### [Task to complete]
Lines holding the string "Rosebrock" are the ones to copy from this listing.

### [Record set]
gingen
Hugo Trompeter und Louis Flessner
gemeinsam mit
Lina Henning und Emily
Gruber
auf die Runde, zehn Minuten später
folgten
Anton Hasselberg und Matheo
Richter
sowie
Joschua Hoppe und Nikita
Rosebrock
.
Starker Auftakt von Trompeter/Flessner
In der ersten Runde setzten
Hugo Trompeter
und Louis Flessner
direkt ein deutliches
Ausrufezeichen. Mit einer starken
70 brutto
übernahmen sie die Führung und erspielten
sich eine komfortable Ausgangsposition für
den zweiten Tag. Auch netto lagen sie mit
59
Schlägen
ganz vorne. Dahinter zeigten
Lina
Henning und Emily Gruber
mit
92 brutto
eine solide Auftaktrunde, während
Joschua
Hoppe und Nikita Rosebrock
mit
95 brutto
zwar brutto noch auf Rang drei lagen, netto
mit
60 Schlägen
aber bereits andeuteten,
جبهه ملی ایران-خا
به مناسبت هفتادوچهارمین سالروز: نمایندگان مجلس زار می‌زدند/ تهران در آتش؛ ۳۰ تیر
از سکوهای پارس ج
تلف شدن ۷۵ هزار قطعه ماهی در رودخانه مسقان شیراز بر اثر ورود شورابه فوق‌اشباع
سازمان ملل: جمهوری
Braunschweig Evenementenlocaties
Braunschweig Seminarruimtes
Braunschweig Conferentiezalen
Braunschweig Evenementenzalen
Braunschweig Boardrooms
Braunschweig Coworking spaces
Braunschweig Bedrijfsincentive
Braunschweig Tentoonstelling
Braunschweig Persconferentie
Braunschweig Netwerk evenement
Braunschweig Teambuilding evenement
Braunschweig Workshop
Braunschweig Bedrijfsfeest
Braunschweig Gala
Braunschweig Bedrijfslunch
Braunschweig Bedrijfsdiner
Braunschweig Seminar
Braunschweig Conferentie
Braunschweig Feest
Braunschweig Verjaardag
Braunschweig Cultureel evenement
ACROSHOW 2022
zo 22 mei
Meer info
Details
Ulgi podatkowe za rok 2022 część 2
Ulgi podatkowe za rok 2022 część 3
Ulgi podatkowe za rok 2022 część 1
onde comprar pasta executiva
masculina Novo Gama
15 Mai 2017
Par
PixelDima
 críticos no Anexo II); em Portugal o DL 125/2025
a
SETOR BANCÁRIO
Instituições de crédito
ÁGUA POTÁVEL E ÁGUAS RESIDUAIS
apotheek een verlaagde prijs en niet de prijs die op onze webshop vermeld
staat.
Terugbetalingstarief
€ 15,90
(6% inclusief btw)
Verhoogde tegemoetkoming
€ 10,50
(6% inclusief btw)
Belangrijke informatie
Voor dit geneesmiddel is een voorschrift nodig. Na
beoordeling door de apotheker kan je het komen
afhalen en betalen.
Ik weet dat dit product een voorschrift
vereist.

### [Result for this task]
Rosebrock
Hoppe und Nikita Rosebrock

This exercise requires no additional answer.